■ Data for the task
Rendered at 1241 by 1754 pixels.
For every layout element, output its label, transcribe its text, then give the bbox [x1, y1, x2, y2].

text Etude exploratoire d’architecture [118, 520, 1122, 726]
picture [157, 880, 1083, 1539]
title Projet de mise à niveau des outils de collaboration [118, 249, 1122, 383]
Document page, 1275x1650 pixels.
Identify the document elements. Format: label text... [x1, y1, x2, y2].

■ The problem
Give these lines again, word for word.

■ Written response
Rendered at 1241 by 1754 pixels.
For every layout element, output its label, transcribe its text, then give the bbox [x1, y1, x2, y2].

text Etude exploratoire d’architecture [118, 520, 1122, 726]
picture [157, 880, 1083, 1539]
title Projet de mise à niveau des outils de collaboration [118, 249, 1122, 383]
Document page, 1275x1650 pixels.
Identify the document elements. Format: label text... [x1, y1, x2, y2].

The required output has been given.